- [Task statement]
Locate every line in the saved entries below that contains the string "Regionalliga", and copy each such line. Matching is case-sensitive.

[Saved entries]
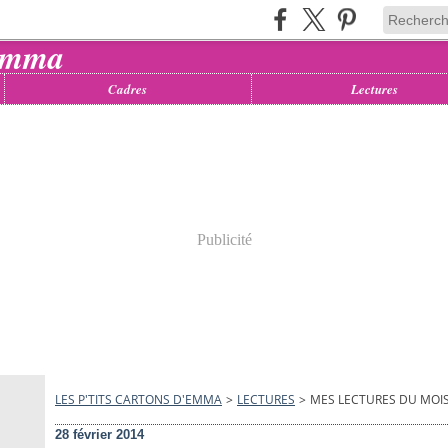
Cadres
Lectures
Publicité
LES P'TITS CARTONS D'EMMA
>
LECTURES
>
MES LECTURES DU MOIS
28 février 2014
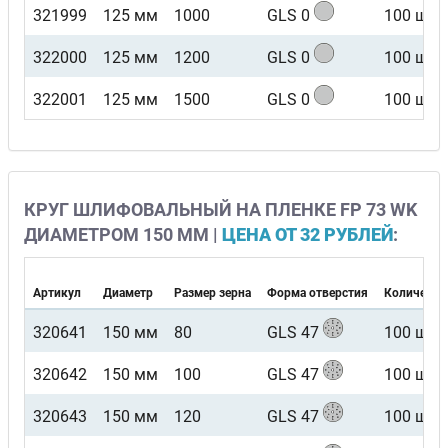
321999
125 мм
1000
GLS 0
100 шт
322000
125 мм
1200
GLS 0
100 шт
322001
125 мм
1500
GLS 0
100 шт
КРУГ ШЛИФОВАЛЬНЫЙ НА ПЛЕНКЕ FP 73 WK
ДИАМЕТРОМ 150 ММ |
ЦЕНА ОТ 32 РУБЛЕЙ
:
Артикул
Диаметр
Размер зерна
Форма отверстия
Количество
320641
150 мм
80
GLS 47
100 шт
320642
150 мм
100
GLS 47
100 шт
320643
150 мм
120
GLS 47
100 шт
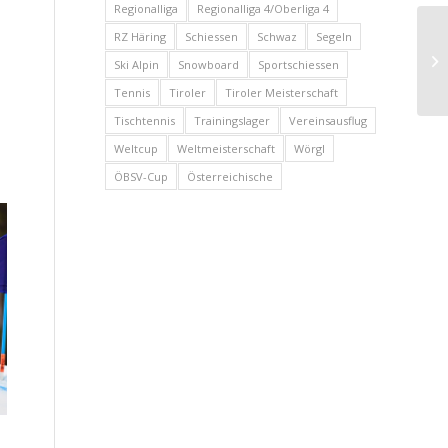
Regionalliga
Regionalliga 4/Oberliga 4
RZ Häring
Schiessen
Schwaz
Segeln
Ski Alpin
Snowboard
Sportschiessen
Tennis
Tiroler
Tiroler Meisterschaft
Tischtennis
Trainingslager
Vereinsausflug
Weltcup
Weltmeisterschaft
Wörgl
ÖBSV-Cup
Österreichische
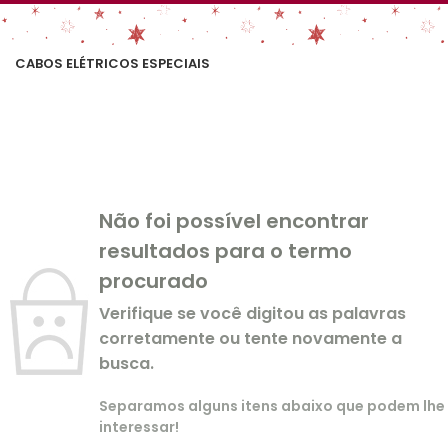
CABOS ELÉTRICOS ESPECIAIS
Não foi possível encontrar
resultados para o termo
procurado
Verifique se você digitou as palavras
corretamente ou tente novamente a
busca.
Separamos alguns itens abaixo que podem lhe
interessar!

- [Answer space]
Regionalliga
Regionalliga 4/Oberliga 4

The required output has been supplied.